One anecdote at the time was of somebody buying a Travel card and attempting to gain that coveted green badge from studying the Knowledge from the top of a double decker bus. Nowadays I suppose the lazy use Google Maps.

[B]ut for most of us it was the humble Honda C90. Along the way you first experienced Cabbies Scrotum a condition caused by sitting down for too long. The verbal exams also would be a challenge to your resolve, I was once asked to describe a journey from two places on opposite sides of the same road. When I queried it with the examiner he said “it’s raining, I’m pregnant and I’ve got a wooden leg so I need a cab”.

Now these clever people at Google have come up with a service which some lazy Knowledge students will want to try, make a cuppa and sit in the warm, call up Google Street View and bingo.

Google has spent almost a year collecting these images, with a fleet of specially modified cars, and the resultant images provide a snapshot of a bygone era before the recession hit the British high street. With many of the pictures were taken last summer, they show stores that have since gone bust, including Woolworths.

As well as the logistical challenges of taking tens of millions of individual pictures along Britain’s roads, Street View has also suffered intense criticism from privacy campaigners since it launched in the US two years ago. An American couple even went as far as to sue Google over invasion of privacy although they subsequently lost the case.

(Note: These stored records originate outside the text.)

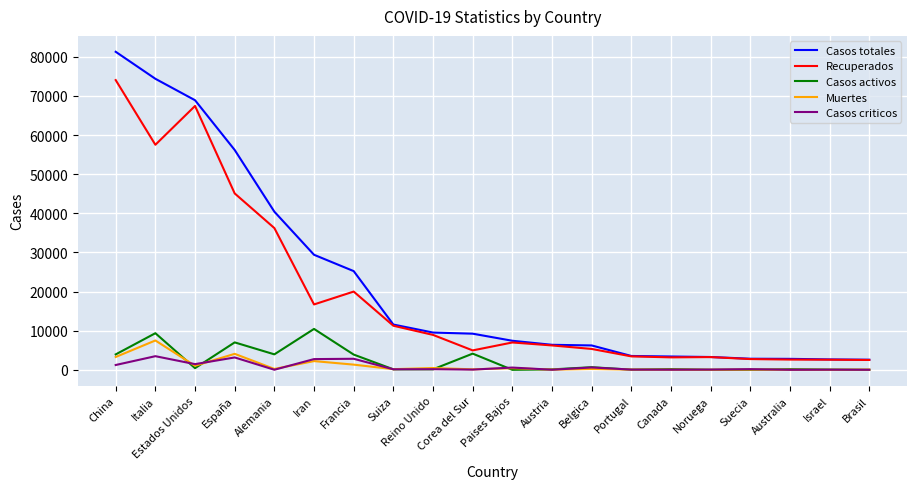

What is the maximum value for Casos criticos?

3489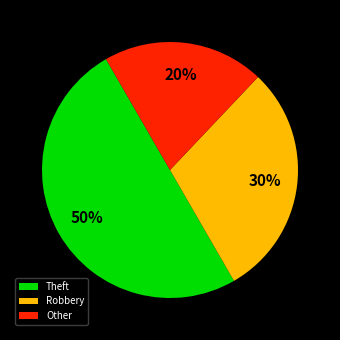

To the nearest percent, what portion does Robbery represent?

30%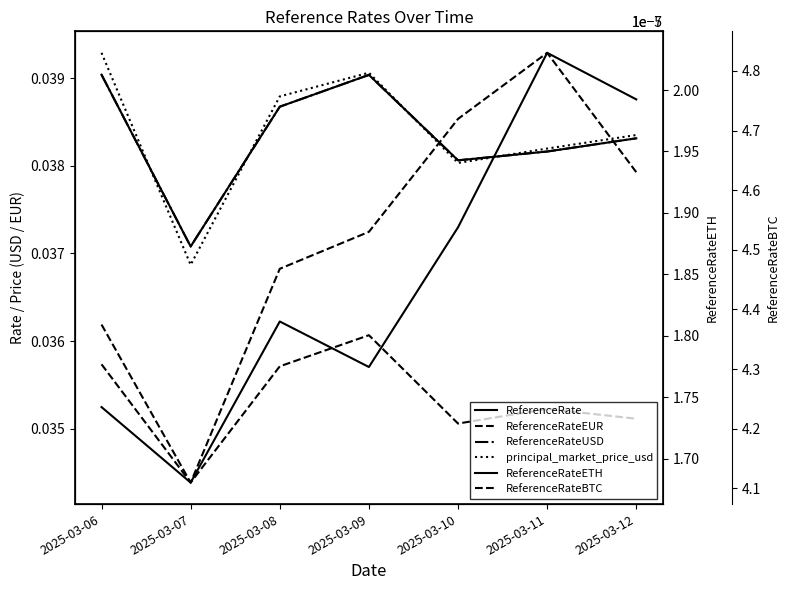

The value of ReferenceRateEUR at 2025-03-12 is 0.0. True or false?

False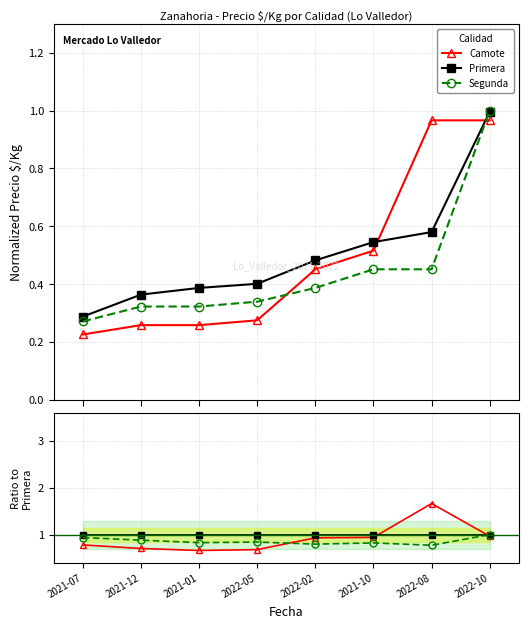

What are all the series names shown in the legend?

Camote, Primera, Segunda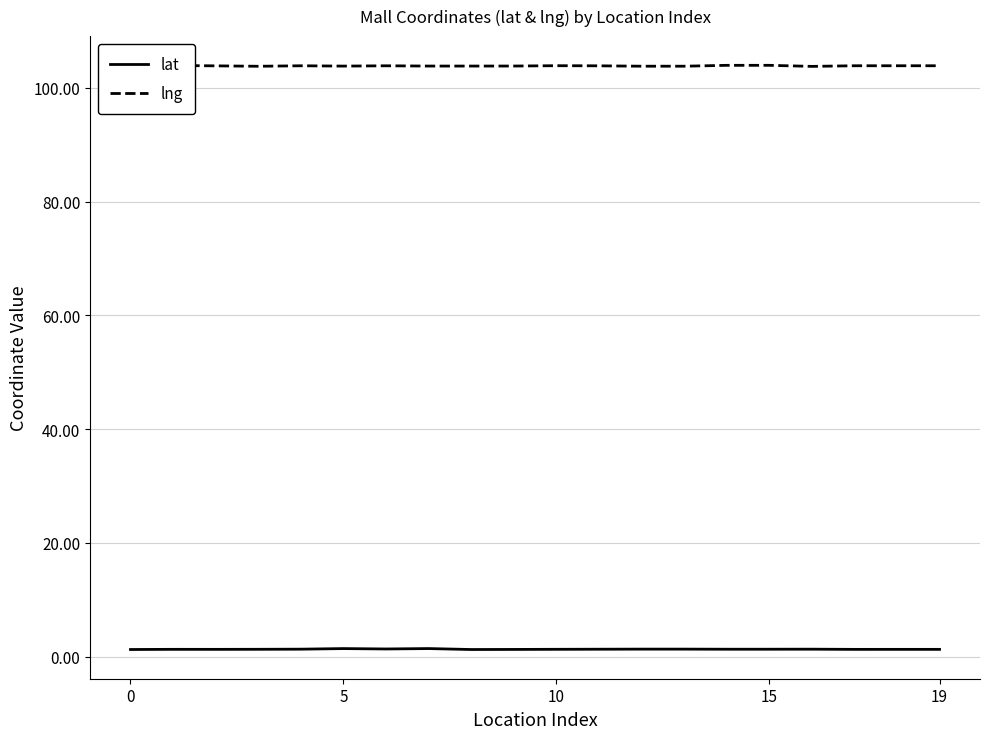

True or false: lng and lat intersect in this chart.

False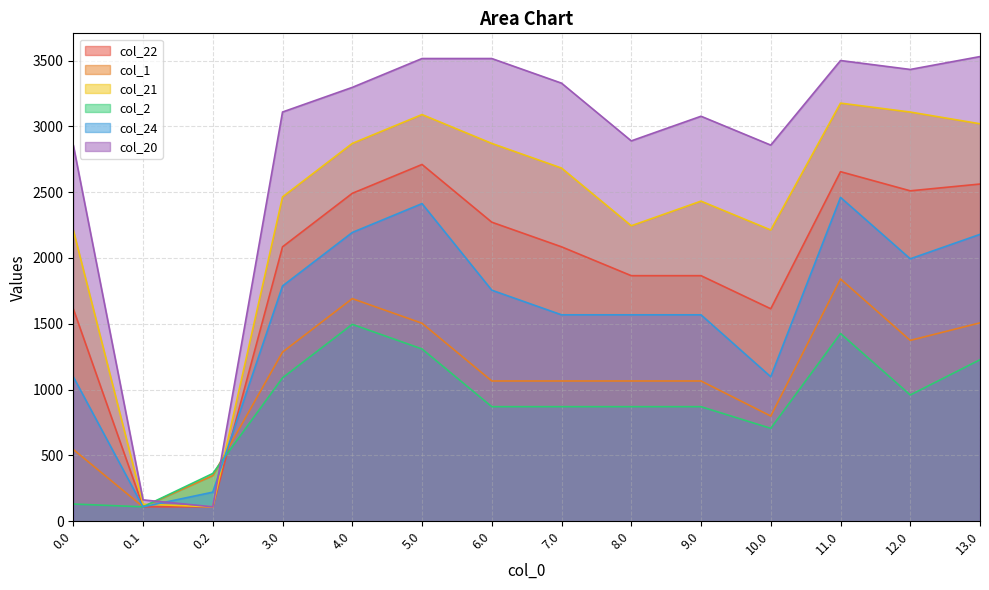

What is the maximum value shown in the chart?

3529.9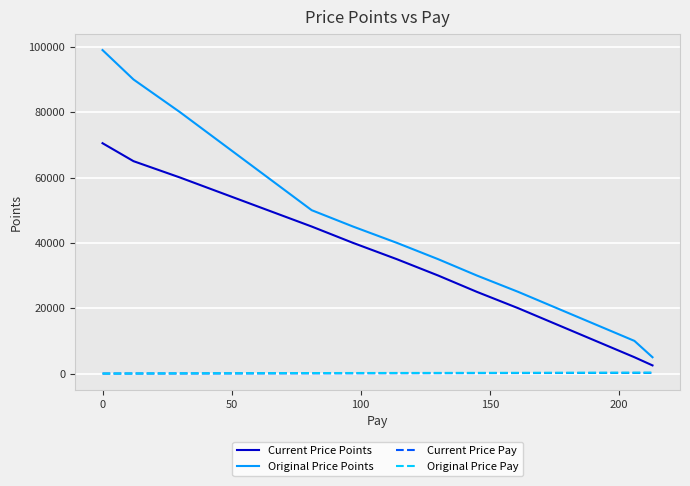

True or false: Current Price Points and Current Price Pay cross at least once.

False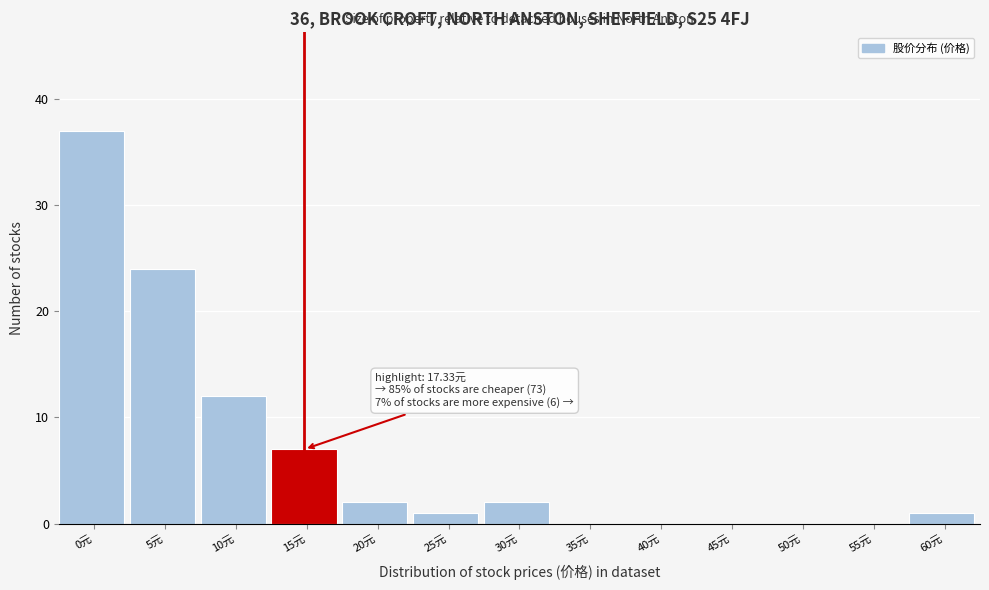

Reading right to left, transcribe all the data shown in this chart.

60元=1	55元=0	50元=0	45元=0	40元=0	35元=0	30元=2	25元=1	20元=2	15元=7	10元=12	5元=24	0元=37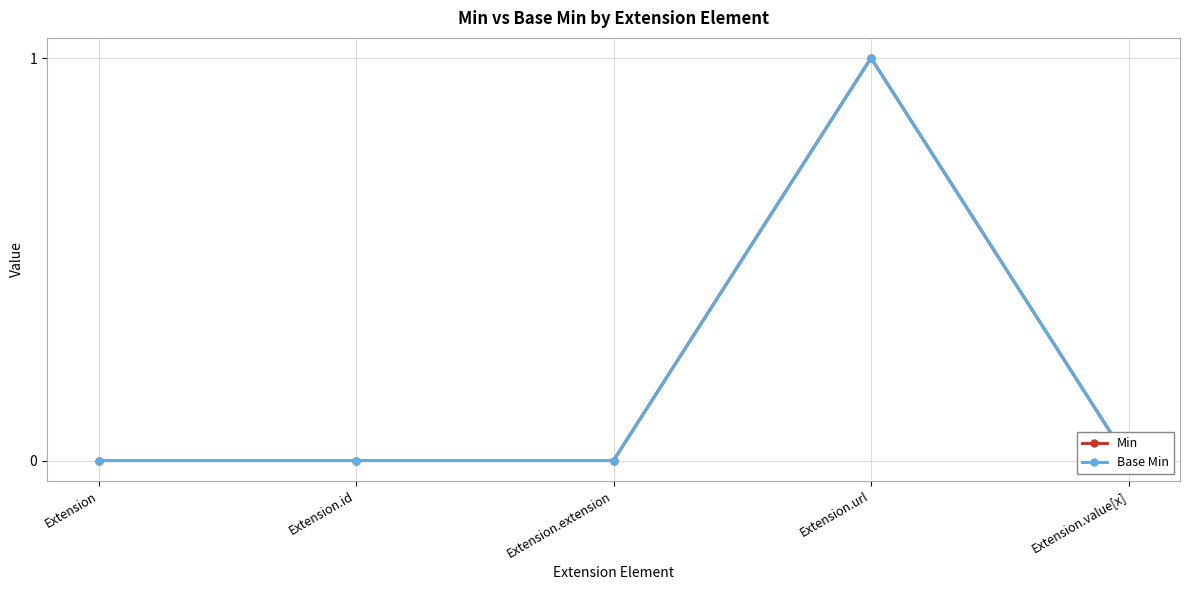

Which has a higher value, Extension.value[x] or Extension.id?

Extension.value[x]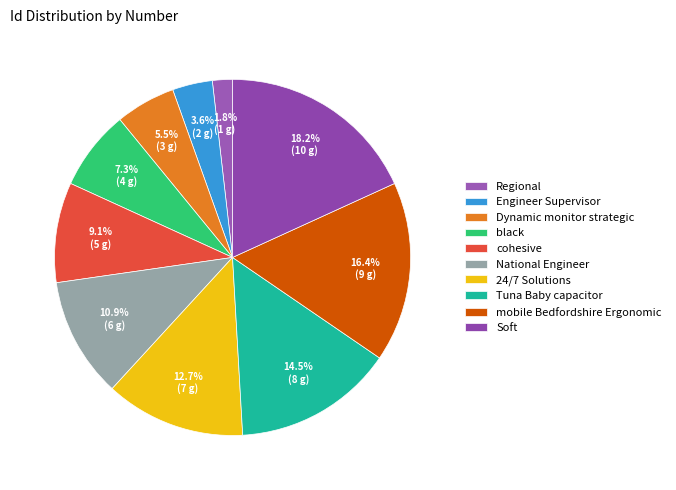

What is the total percentage of Soft and mobile Bedfordshire Ergonomic?

34.5%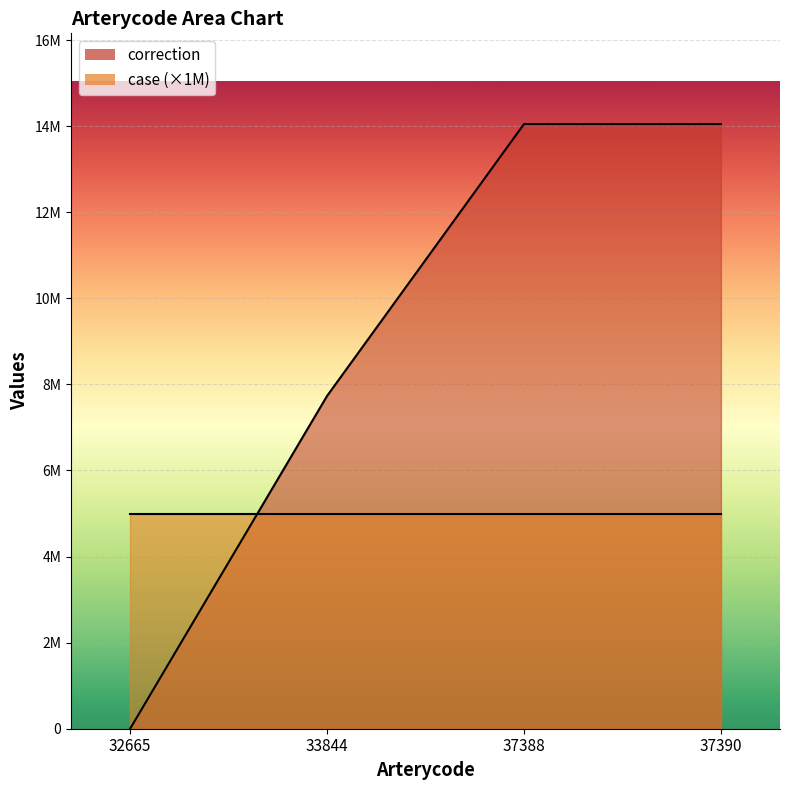

What is the sum of the values at 37390 and 32665?

14049254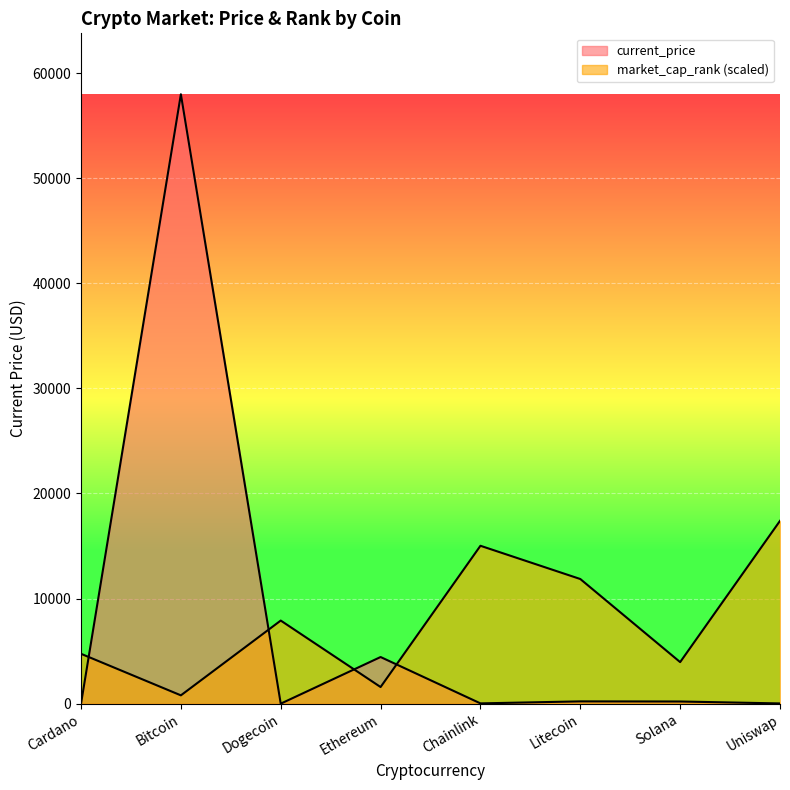

What is the total value across all series at Dogecoin?

7907.9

The resolution of Google Street View is amazing and you can examine every recess. Alright you still have go to Knowledge School to revise with other students, and yes, you don’t get some of your senses stimulated, like smelling the urine on the Paddington slip which for some perverse reason is used as a toilet by some cabbies.

But pursuing the Knowledge can be much more interesting than looking at images and studying a map all day, and you need a reasonable intellect to achieve your badge, but it’s a pity you’re not told how boring driving a cab all day it can be.

But how good is Google Street View at locating some obscure ‘points’ like the Texas Legation Memorial. So what will we have soon, a generation of cabbies who have strained their index fingers using a mouse?

I tell you what they’ll miss the smell of the urine!